Bulik Ireneusz W, Frisch Michael J, Vaccaro Patrick H
Department of Chemistry , Yale University , New Haven , Connecticut 06511 , United States.
Gaussian, Inc. , 340 Quinnipiac St. Bldg. 40 , Wallingford , Connecticut 06492 , United States.
J Chem Theory Comput. 2018 Mar 13;14(3):1554-1563. doi: 10.1021/acs.jctc.8b00016. Epub 2018 Mar 2.

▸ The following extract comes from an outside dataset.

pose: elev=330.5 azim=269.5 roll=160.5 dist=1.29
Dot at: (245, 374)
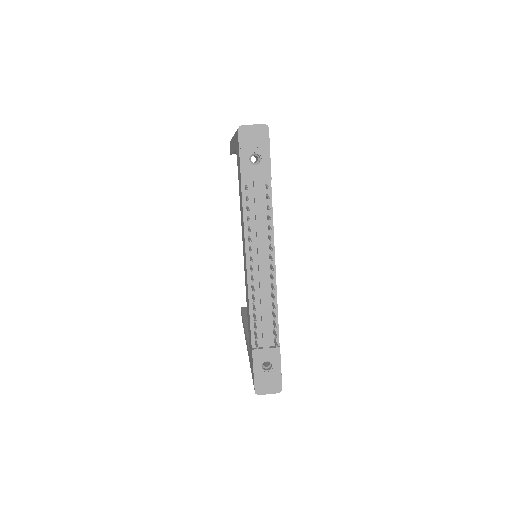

We present a new approach to importance sampling in diffusion Monte-Carlo (DMC) simulations of vibrational excited states whereby the trial wave functions for low-energy states are incorporated into the diffusion equations so as to enforce their orthogonality. For the model systems examined here, simple variational wave functions based on the vibrational self-consistent field (VSCF) and the simplest vibrational configuration interaction (VCI) are effective in importance sampling provided that internal coordinates used in the underlying one-particle functions have been variationally optimized. The resulting model yields results comparable in accuracy to the best unguided DMC calculations without requiring an a priori choice of coordinates to specify nodal hyperplanes.
我们提出了一种在振动激发态的扩散蒙特卡罗(DMC)模拟中进行重要性抽样的新方法,即将低能态的试探波函数纳入扩散方程,以确保它们的正交性。对于此处研究的模型系统,基于振动自洽场(VSCF)和最简单的振动组态相互作用(VCI)的简单变分波函数在重要性抽样中是有效的,前提是基础单粒子函数中使用的内坐标已进行变分优化。由此产生的模型所得到的结果在精度上与最佳的无引导DMC计算相当,且无需事先选择坐标来指定节点超平面。